I’m giving this example not to say “everyone should go do agent-foundations-y work exclusively now!”. I think it’s a neglected set of research directions that deserves far more effort, but I’m far too pessimistic about it to want humanity to put all its eggs in that basket.
Rather, my hope is that this example clarifies that I’m not saying “doing alignment research is bad” or even “all alignment research that poses a risk of advancing capabilities is bad”.
Can you give some historical examples of work that lowered the amount-of-serial-research-left-till-doom? And examples of work that didn’t? Because an advance in alignment is often a direct advance in capabilities, and I’m a little confused about the spectrum of possibilities.

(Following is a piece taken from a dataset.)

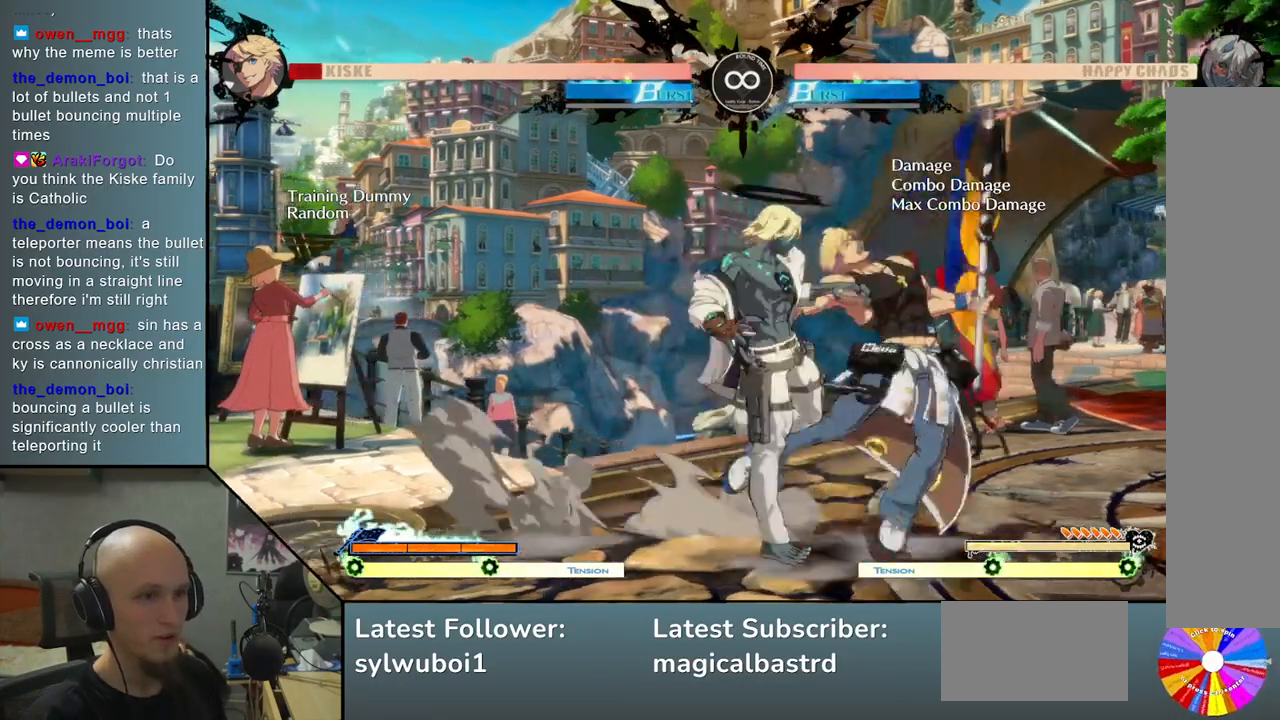
{"buttons": [], "left_stick": "left", "events": [[100, "L2", "down"], [433, "L2", "up"], [483, "left_stick", "left"]]}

Here’s an example of my confusion. Clearly interpretability work is mostly good, right? Exploring semantic super-positions and other current advances seem like they’re clearly benificial to publish in spite of the fact that they advance capabilities. If we progress to the point where we can interpret the algorithms that a smallish NN is using, that still seems fine. But what if interpretability research progress to the point where they can decode the algorithms a NN is running, then the techniques that allow that level of interpretability are quite dangerous. For example, if we find large NNs have some kind of proto-general search which seems like it could be amplified easily to get a general agent, then, you know, it would be pretty bad if every AGI organization could find this out by just applying standard interpretability tool X. Or is that kind of work still worth publishing, because powerful interpretability would make alignment way easier and that outweighs the risk of reducing serial research time till doom?
I don’t know Nate’s response, but his take on agent-foundations-ish research in A note about differential technological development (and the fact that he and MIRI have been broadly pro-interpretability-work to date) might help clarify how he thinks about cases like this.